Also danach aus classes heraus mit java org.sts.test.Guthaben


----------



## nillehammer (2. Aug 2011)

> Ich komme mit dem intelliJ nicht klar. Der ist sicherlich für Fortgeschrittene.


Eigentlich nicht. Ist halt ne ganz normale IDE. Obwohl die hardcore Cracks alle IntelliJ benutzen. Ich benutze Eclipse. Bin ich wohl kein hardcore Crack ;(.

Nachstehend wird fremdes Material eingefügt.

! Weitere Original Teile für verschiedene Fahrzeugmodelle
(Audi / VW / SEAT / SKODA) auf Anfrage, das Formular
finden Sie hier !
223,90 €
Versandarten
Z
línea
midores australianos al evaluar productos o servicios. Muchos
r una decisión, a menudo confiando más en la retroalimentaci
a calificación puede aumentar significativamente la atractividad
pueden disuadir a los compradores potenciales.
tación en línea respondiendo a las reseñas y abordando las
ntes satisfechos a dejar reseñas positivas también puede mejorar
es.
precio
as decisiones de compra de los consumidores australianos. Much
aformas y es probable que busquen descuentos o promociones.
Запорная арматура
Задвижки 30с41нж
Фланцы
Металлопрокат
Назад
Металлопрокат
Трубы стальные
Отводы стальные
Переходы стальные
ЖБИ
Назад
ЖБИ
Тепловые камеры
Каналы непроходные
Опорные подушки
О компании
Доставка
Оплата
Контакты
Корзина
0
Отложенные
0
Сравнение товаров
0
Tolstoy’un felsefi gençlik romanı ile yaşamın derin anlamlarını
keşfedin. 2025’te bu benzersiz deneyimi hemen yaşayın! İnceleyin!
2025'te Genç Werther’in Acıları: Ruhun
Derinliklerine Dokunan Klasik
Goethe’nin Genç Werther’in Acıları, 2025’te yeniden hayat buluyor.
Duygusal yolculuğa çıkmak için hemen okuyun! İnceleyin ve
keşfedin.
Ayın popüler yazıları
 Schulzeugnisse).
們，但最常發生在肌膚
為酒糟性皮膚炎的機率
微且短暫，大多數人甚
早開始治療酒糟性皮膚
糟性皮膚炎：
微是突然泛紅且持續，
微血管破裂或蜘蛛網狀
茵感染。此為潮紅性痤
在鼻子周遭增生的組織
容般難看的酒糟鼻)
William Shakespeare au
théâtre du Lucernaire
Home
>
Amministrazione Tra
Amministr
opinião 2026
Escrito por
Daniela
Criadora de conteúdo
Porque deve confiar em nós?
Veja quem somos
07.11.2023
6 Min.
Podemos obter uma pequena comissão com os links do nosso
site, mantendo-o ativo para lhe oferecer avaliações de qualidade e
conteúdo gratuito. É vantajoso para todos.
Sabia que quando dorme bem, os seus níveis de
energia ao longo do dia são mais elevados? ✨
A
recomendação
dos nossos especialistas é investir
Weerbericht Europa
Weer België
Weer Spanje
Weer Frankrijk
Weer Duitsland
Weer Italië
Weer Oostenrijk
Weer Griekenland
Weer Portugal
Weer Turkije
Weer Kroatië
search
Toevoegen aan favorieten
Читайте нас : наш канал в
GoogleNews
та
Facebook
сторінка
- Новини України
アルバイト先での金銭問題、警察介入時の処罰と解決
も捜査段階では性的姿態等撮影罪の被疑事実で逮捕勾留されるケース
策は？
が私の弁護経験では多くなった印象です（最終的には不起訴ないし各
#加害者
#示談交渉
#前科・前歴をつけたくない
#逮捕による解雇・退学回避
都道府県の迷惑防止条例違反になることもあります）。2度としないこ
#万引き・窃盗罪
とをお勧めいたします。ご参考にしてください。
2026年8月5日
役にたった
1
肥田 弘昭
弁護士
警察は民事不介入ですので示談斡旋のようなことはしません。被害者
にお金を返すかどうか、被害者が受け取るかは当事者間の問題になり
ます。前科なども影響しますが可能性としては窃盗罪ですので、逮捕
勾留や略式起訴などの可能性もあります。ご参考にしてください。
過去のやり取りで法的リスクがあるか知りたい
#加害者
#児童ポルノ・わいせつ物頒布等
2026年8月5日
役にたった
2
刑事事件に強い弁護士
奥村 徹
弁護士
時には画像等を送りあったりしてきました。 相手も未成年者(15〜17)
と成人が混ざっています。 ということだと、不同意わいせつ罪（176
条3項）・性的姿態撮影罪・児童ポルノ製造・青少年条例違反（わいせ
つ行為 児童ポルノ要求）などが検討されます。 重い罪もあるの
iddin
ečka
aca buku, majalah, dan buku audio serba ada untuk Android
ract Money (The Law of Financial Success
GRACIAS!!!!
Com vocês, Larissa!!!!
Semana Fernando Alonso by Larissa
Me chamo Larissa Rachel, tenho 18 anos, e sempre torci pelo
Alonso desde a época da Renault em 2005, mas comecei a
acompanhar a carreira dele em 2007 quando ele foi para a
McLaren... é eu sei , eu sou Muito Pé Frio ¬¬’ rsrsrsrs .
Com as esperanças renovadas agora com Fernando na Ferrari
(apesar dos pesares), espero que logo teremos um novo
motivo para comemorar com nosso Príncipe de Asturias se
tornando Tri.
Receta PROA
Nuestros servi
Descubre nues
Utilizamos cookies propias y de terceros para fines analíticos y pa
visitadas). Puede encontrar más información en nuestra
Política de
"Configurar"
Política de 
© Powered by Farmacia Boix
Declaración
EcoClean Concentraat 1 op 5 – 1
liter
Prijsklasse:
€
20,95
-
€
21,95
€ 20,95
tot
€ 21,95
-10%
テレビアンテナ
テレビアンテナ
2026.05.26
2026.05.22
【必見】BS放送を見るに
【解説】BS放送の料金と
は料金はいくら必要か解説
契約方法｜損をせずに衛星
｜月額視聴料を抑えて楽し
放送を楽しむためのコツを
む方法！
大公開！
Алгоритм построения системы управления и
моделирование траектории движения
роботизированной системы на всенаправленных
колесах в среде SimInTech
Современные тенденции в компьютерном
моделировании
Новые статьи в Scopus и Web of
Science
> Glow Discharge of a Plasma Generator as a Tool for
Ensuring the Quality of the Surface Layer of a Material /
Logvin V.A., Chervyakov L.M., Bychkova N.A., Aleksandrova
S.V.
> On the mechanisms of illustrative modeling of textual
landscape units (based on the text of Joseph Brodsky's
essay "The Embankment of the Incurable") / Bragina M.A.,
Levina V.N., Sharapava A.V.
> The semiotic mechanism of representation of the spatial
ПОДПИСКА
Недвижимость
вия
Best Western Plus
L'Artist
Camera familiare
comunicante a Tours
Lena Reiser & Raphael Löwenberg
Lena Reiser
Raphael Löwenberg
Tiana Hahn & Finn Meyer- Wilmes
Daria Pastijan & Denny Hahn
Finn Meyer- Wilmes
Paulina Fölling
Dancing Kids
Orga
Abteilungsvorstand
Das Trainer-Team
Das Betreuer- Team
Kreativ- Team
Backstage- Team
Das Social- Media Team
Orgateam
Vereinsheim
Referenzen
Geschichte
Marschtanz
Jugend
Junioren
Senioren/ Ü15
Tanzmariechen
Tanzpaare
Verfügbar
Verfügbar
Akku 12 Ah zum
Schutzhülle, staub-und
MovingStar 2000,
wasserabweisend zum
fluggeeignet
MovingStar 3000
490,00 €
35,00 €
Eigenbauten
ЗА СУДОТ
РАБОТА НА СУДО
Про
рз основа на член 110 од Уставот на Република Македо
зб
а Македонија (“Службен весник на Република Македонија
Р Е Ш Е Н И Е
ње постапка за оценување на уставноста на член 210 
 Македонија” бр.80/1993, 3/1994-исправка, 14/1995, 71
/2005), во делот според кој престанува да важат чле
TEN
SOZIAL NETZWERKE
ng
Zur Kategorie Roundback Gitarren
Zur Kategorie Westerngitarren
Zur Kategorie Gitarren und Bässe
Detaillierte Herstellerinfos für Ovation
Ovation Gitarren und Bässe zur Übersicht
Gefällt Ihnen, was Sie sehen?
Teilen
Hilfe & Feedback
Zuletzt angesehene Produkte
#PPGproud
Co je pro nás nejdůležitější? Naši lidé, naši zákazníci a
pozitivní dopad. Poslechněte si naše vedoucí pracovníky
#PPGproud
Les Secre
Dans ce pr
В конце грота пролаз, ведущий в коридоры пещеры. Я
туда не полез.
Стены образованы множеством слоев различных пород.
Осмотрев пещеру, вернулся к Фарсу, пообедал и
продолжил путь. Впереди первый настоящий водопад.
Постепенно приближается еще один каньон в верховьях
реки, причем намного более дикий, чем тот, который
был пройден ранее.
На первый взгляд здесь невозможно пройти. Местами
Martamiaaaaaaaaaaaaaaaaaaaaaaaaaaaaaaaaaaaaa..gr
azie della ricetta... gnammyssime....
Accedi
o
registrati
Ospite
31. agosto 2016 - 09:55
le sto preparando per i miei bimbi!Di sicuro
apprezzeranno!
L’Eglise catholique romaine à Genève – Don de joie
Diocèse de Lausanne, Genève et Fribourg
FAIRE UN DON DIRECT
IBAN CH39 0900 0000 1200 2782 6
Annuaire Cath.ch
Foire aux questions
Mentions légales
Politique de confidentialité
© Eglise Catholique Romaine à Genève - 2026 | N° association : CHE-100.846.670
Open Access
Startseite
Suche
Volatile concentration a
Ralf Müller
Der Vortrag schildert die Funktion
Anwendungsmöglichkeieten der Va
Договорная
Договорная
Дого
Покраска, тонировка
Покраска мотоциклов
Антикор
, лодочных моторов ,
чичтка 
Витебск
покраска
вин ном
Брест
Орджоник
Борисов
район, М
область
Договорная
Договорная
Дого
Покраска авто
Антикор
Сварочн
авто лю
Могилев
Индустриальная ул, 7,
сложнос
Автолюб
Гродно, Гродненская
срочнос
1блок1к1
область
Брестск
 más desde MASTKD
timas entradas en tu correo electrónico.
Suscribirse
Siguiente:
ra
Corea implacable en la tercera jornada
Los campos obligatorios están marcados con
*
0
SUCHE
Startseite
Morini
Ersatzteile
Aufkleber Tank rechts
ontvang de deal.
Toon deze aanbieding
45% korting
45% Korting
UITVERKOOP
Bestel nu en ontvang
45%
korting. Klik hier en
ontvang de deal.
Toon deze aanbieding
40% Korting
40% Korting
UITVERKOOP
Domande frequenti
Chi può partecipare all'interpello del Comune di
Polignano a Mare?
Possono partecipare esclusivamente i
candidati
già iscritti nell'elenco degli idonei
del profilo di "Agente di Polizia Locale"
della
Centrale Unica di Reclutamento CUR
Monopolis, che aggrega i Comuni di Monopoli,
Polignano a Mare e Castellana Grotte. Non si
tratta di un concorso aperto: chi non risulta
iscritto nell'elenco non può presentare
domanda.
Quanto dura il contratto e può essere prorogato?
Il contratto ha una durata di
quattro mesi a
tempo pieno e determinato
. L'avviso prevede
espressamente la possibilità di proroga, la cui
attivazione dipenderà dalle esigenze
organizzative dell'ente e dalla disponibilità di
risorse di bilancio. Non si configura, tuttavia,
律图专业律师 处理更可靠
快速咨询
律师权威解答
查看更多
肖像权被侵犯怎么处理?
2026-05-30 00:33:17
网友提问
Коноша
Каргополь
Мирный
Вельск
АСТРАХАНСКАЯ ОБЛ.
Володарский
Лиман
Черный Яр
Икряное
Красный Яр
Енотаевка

Das musst Du machen, um Dein Programm zu starten:
Entweder im IntellyJ irgendwo auf sowas wir "Run as Application" clicken. Wie gesagtm, ich benutze Eclipse, deswegen kenn ich die genaue Bezeichnung des Menüpunktes/Buttons nicht.

Oder Kommandozeile.
-Hier in das Verzeichnis wechseln, in das der IntelliJ die class-Dateien kompiliert (das ist *nicht* das src-Verzeichnis)
-Folgendes eingeben: java org.sts.*test*.Guthaben
Nach dem Screenshot zu urteilen, sieht es nämlich so aus, als Sei Deine Klasse in org.sts.test und nicht in org.sts. Vielleicht war das auch schon beim ersten Mal die Ursache.


----------